Alibaba Group Holding Ltd (NYSE: BABA), terbesar di dunia perusahaan e-commerce dengan barang dagangan volume, melaporkan 54% peningkatan fiskal 2017 laba kuartal ketiga untuk RMB 53.25 miliar ($7.67 miliar), dari RMB 34.543 miliar di periode yang sama tahun lalu. Melaporkan pendapatan $375 juta lebih tinggi dari perkiraan Wall Street. Yang 3Q17 laba bersih meningkat menjadi RMB 17,16 miliar RMB atau 6.94 per saham ($2,47 miliar atau $1 per saham), dari RMB 12.46 miliar RMB atau 4.90 per saham di 4Q16. Tidak termasuk biaya, non-GAAP pendapatan bersih adalah RMB 22.491 miliar RMB atau 9.02 per saham ($3.24 miliar atau us $1,30 per saham), naik 36% dari non-GAAP pendapatan dari RMB 16.58 miliar RMB atau 6.52 per saham pada periode yang sama tahun lalu, dan lebih tinggi dari Thomson Reuters konsensus perkiraan $1.13 per saham. Sejauh ini, setelah deklarasi hasil pada 24 januari, saham telah dihargai oleh sekitar 12% ke level $107.44 (seperti kemarin). Kami berharap saham naik lebih lanjut di masa yang akan datang, atas dasar informasi-informasi yang diberikan bersama ini.

Untuk kuartal keempat, Alibaba diposting core commerce pendapatan sebesar RMB 46.57 miliar ($6.71 miliar), naik 45% secara y-o-y dasar. Alibaba tumbuh pesat dalam bisnis komputasi awan. Meskipun hal ini relatif kecil pemain dibandingkan dengan Amazon, masih, pertumbuhan lebih erat dipantau oleh para analis. Di kuartal terakhir, perusahaan melaporkan cloud computing pendapatan sebesar RMB 1,764 juta ($254 juta), naik 115% secara y-o-y dasar. Lebih penting lagi membayar cloud pelanggan meningkat untuk 765,000, dari 651,000 di kuartal sebelumnya.

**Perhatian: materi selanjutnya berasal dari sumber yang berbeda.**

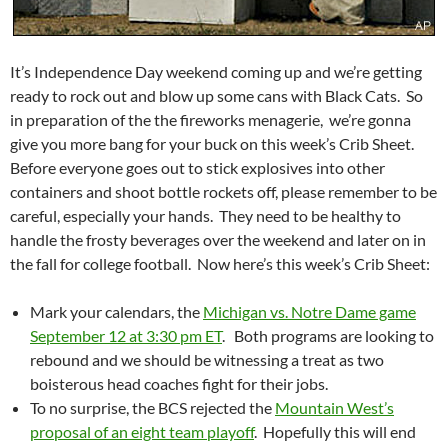
It’s Independence Day weekend coming up and we’re getting
ready to rock out and blow up some cans with Black Cats. So
in preparation of the the fireworks menagerie, we’re gonna
give you more bang for your buck on this week’s Crib Sheet.
Before everyone goes out to stick explosives into other
containers and shoot bottle rockets off, please remember to be
careful, especially your hands. They need to be healthy to
handle the frosty beverages over the weekend and later on in
the fall for college football. Now here’s this week’s Crib Sheet:
Mark your calendars, the
Michigan vs. Notre Dame game
September 12 at 3:30 pm ET
. Both programs are looking to
rebound and we should be witnessing a treat as two
boisterous head coaches fight for their jobs.
To no surprise, the BCS rejected the
Mountain West’s
proposal of an eight team playoff
. Hopefully this will end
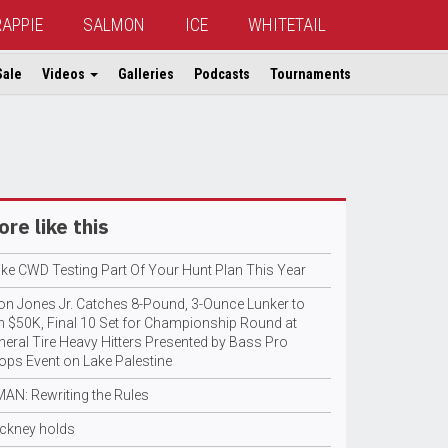
RAPPIE
SALMON
ICE
WHITETAIL
Sale
Videos
Galleries
Podcasts
Tournaments
re like this
ke CWD Testing Part Of Your Hunt Plan This Year
ton Jones Jr. Catches 8-Pound, 3-Ounce Lunker to
n $50K, Final 10 Set for Championship Round at
neral Tire Heavy Hitters Presented by Bass Pro
ops Event on Lake Palestine
MAN: Rewriting the Rules
ckney holds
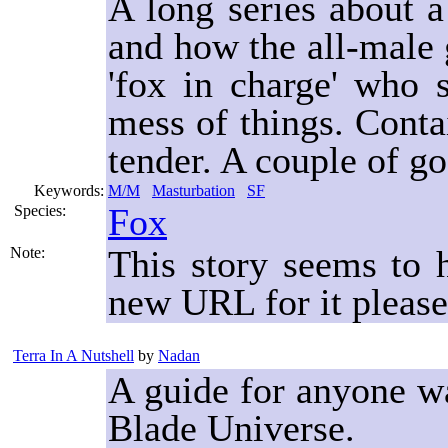
A long series about a
and how the all-male 
'fox in charge' who
mess of things. Contai
tender. A couple of g
Keywords:
M/M
Masturbation
SF
Fox
Species:
This story seems to
Note:
new URL for it please
Terra In A Nutshell
by
Nadan
A guide for anyone wa
Blade Universe.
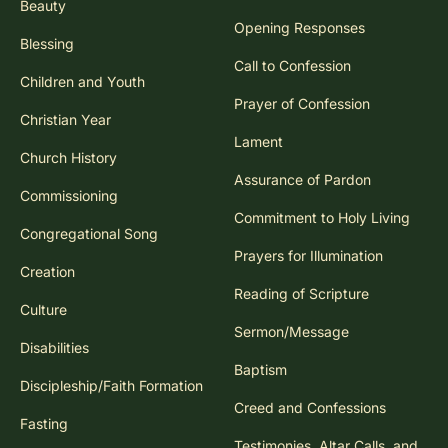
Beauty
Opening Responses
Blessing
Call to Confession
Children and Youth
Prayer of Confession
Christian Year
Lament
Church History
Assurance of Pardon
Commissioning
Commitment to Holy Living
Congregational Song
Prayers for Illumination
Creation
Reading of Scripture
Culture
Sermon/Message
Disabilities
Baptism
Discipleship/Faith Formation
Creed and Confessions
Fasting
Testimonies, Altar Calls, and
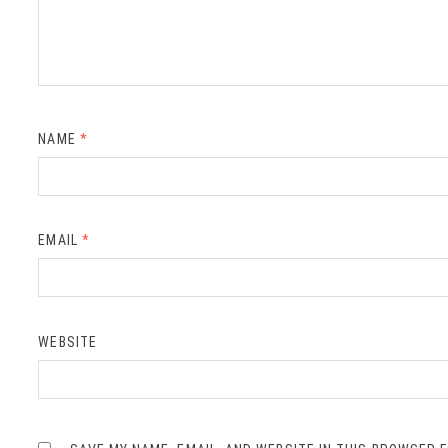
NAME
*
EMAIL
*
WEBSITE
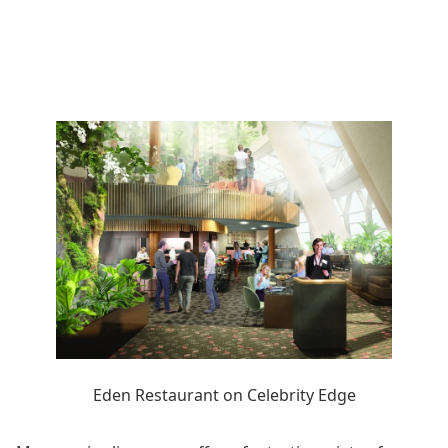
Eden Restaurant on Celebrity Edge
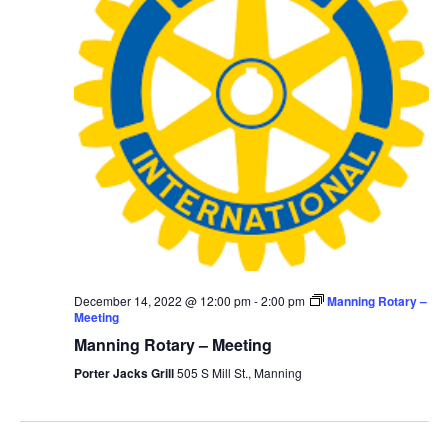
December 14, 2022 @ 12:00 pm
-
2:00 pm
Manning Rotary –
Meeting
Manning Rotary – Meeting
Porter Jacks Grill
505 S Mill St., Manning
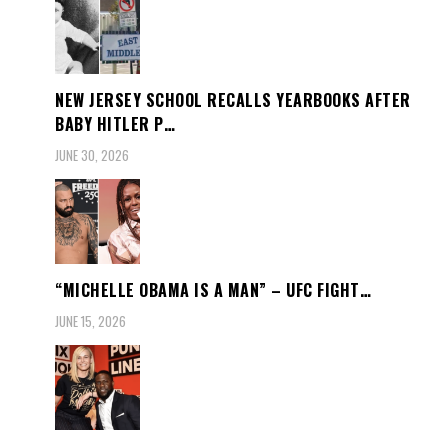
NEW JERSEY SCHOOL RECALLS YEARBOOKS AFTER
BABY HITLER P…
JUNE 30, 2026
“MICHELLE OBAMA IS A MAN” – UFC FIGHT…
JUNE 15, 2026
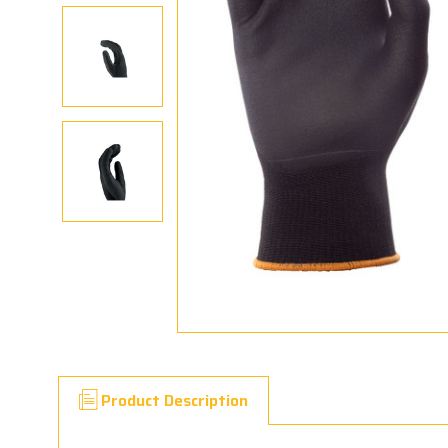
Product Description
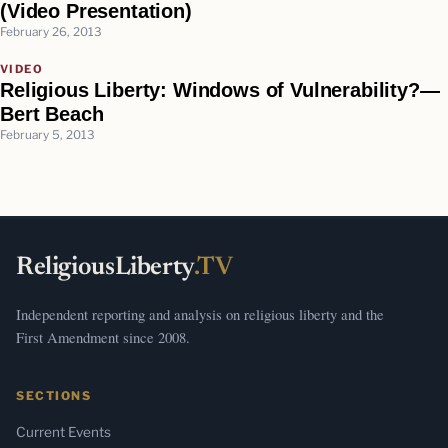
(Video Presentation)
February 26, 2013
VIDEO
Religious Liberty: Windows of Vulnerability?—
Bert Beach
February 5, 2013
ReligiousLiberty
.TV
Independent reporting and analysis on religious liberty and the
First Amendment since 2008.
SECTIONS
Current Events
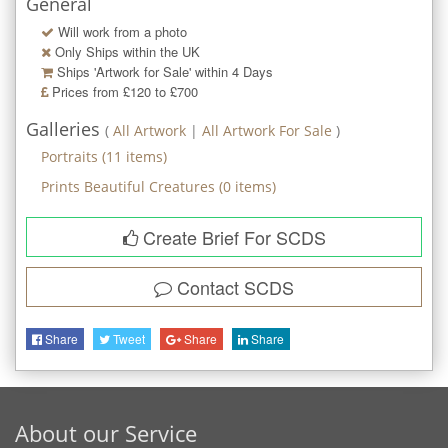
General
Will work from a photo
Only Ships within the UK
Ships 'Artwork for Sale' within
4
Days
Prices from £120 to £700
Galleries
(
All Artwork
|
All Artwork For Sale
)
Portraits
(
11
items)
Prints Beautiful Creatures
(
0
items)
Create Brief For SCDS
Contact
SCDS
Share
Tweet
Share
Share
About our Service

Mobile pengguna aktif bulanan (monthly active users) yang 493 juta pada akhir kuartal ketiga tahun fiskal 2017. Alibaba juga dilaporkan 443 juta pembeli aktif pada kuartal yang berakhir desember 2016. Salah satu masalah utama yang dihadapi oleh Alibaba adalah produk palsu yang dijual pada platform. Hampir 100.000 merek yang dijual sekarang. Perusahaan lebih proaktif terlibat dalam mengeluarkan produk palsu. Dalam hal ini, Alibaba telah masuk ke dalam koalisi dengan hampir 20 merek, termasuk Louis Vuitton, Samsung, dan Swarovski, untuk menindak produk palsu. Terutama, perusahaan mencatat pendapatan sebesar RMB 120.7 miliar ($17,4 miliar) di Global Shopping Festival (satu hari penjualan online) yang dilakukan pada 11.11.2016.

Dengan mempertimbangkan prospek pertumbuhan, musim dingin perusahaan riset investasi ditingkatkan saham dengan "strong buy" rating, dari sebelumnya "membeli" rating. Musim dingin telah diberikan target harga $115 untuk saham Alibaba. Barclays juga telah memulai cakupan pada saham dengan rating "overweight". Target harga $130 dikeluarkan juga. Dengan demikian, mengingat prospek pertumbuhan dan analis upgrade, saham kemungkinan akan tetap di banteng orbit dalam jangka pendek.

Stok saat ini bergerak dalam saluran menaik, seperti yang ditunjukkan di bawah ini. Peningkatan dukungan dari pembeli, pada tingkat saat ini, juga tercermin dengan meningkatnya money flow index. Dengan demikian, kita dapat berharap untuk melihat harga saham menghargai dan menyentuh upper band dari saluran.

Untuk mengambil keuntungan dari analisis ini, seorang trader dapat membeli panggilan opsi yang ditawarkan oleh broker biner. Pilihan harus tetap aktif selama seminggu. Selain itu, dalam kepentingan pedagang, kontrak harus membeli pada saat saham diperdagangkan di dekat level $108 di NYSE.